**About this task**
Copy exactly the lines from the first line of the records below through the line containing "Making mini-game for mastering JS!", including both, and nothing else.

**Supplied entries**
▽

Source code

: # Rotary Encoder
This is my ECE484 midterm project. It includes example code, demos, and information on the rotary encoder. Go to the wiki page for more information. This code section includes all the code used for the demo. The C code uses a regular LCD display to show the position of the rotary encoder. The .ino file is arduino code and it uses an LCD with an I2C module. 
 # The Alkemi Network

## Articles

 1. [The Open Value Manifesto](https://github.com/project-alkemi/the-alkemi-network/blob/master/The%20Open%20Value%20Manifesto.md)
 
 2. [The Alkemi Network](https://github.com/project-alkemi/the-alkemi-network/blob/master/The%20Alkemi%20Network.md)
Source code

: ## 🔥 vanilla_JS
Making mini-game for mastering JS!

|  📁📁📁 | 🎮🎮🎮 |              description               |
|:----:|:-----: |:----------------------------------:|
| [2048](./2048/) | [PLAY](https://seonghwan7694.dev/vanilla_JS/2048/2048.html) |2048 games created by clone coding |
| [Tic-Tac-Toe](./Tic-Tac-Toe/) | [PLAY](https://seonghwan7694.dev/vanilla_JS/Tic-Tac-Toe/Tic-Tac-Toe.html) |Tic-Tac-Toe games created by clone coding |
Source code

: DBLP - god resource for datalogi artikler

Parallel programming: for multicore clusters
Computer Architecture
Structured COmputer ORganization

△

**Written answer**
Source code

: # Rotary Encoder
This is my ECE484 midterm project. It includes example code, demos, and information on the rotary encoder. Go to the wiki page for more information. This code section includes all the code used for the demo. The C code uses a regular LCD display to show the position of the rotary encoder. The .ino file is arduino code and it uses an LCD with an I2C module. 
 # The Alkemi Network

## Articles

 1. [The Open Value Manifesto](https://github.com/project-alkemi/the-alkemi-network/blob/master/The%20Open%20Value%20Manifesto.md)
 
 2. [The Alkemi Network](https://github.com/project-alkemi/the-alkemi-network/blob/master/The%20Alkemi%20Network.md)
Source code

: ## 🔥 vanilla_JS
Making mini-game for mastering JS!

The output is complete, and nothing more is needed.